15 Maar ik heb u eensdeels te stoutmoediger geschreven, broeders, u als weer dit indachtig makende, om de genade, die mij door God gegeven is;
16 Opdat ik een dienaar van Jezus Christus zij onder de heidenen, het Evangelie van God bedienende, opdat de offerande der heidenen aangenaam worde, geheiligd door de Heilige Geest.
17 Zo heb ik dan roem in Christus Jezus in die dingen, die God aangaan.
18 Want ik zou niet durven iets te zeggen, dat Christus door mij niet gewerkt heeft, tot gehoorzaamheid der heidenen, met woorden en werken;
19 Door kracht van tekenen en wonderheden, en door de kracht van de Geest Gods, zodat ik, van Jeruzalem af, en rondom, tot Illyrikum toe, het Evangelie van Christus vervuld heb.
20 En alzo zeer begerig geweest ben om het Evangelie te verkondigen, niet waar Christus genoemd was, opdat ik niet op het fundament van een ander zou bouwen;
21 Maar gelijk geschreven is: Die van Hem niet was geboodschapt, die zullen het zien; en die het niet gehoord hebben, die zullen het verstaan.
22 Waarom ik ook menigmaal verhinderd geweest ben tot u te komen.
23 Maar nu geen plaats meer hebbende in deze gewesten, en van over vele jaren groot verlangen hebbende, om tot u te komen,
24 Zo zal ik, wanneer ik naar Spanje reis, tot u komen; want ik hoop in het doorreizen u te zien, en door u daarheen geleid te worden, als ik eerst van uw tegenwoordigheid eensdeels verzadigd zal zijn.
25 Maar nu reis ik naar Jeruzalem, dienende de heiligen.
26 Want het heeft die van Macedónië en Acháje goed gedacht een blijk van gemeenschap te doen aan de armen onder de heiligen, die te Jeruzalem zijn.

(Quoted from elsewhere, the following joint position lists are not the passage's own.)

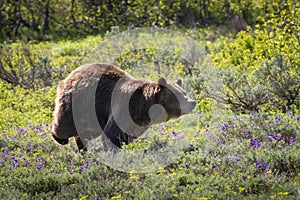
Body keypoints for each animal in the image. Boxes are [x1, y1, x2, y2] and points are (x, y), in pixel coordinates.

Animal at [51, 63, 197, 151]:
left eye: (184, 92)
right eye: (179, 95)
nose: (192, 102)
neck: (143, 108)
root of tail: (72, 73)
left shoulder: (138, 123)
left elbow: (126, 135)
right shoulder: (123, 108)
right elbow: (112, 134)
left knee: (86, 132)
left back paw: (82, 147)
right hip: (78, 102)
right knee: (65, 125)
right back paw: (59, 138)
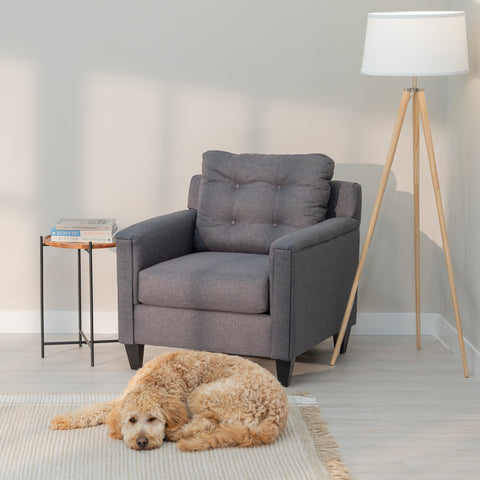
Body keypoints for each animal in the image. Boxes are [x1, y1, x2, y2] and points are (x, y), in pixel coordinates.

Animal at [49, 350, 288, 452]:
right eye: (132, 420)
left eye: (153, 419)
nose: (142, 442)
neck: (153, 382)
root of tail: (276, 414)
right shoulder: (120, 400)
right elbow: (94, 409)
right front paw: (62, 420)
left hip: (204, 394)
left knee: (206, 423)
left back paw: (175, 434)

27 Want het heeft hun zo goed gedacht; ook zijn zij hun schuldenaars; want indien de heidenen hun geestelijke goederen deelachtig zijn geworden, zo zijn zij ook schuldig hen van lichamelijke goederen te dienen.
28 Als ik dan dit volbracht, en hun deze vrucht verzegeld zal hebben, zo zal ik door uw stad naar Spanje afkomen.
29 En ik weet, dat ik, tot u komende, met volle zegen van het Evangelie van Christus komen zal.
Opwekking tot voorbede
30 En ik bid u, broeders, door onze Heere Jezus Christus, en door de liefde des Geestes, dat gij met mij strijdt in de gebeden tot God voor mij;
31 Opdat ik mag bevrijd worden van de ongehoorzamen in Judéa, en dat deze mijn dienst, die ik aan Jeruzalem doe , de heiligen aangenaam zij;
32 Opdat ik met blijdschap, door de wil van God, tot u mag komen, en met u verkwikt worden.
33 En de God des vredes zij met u allen. Amen.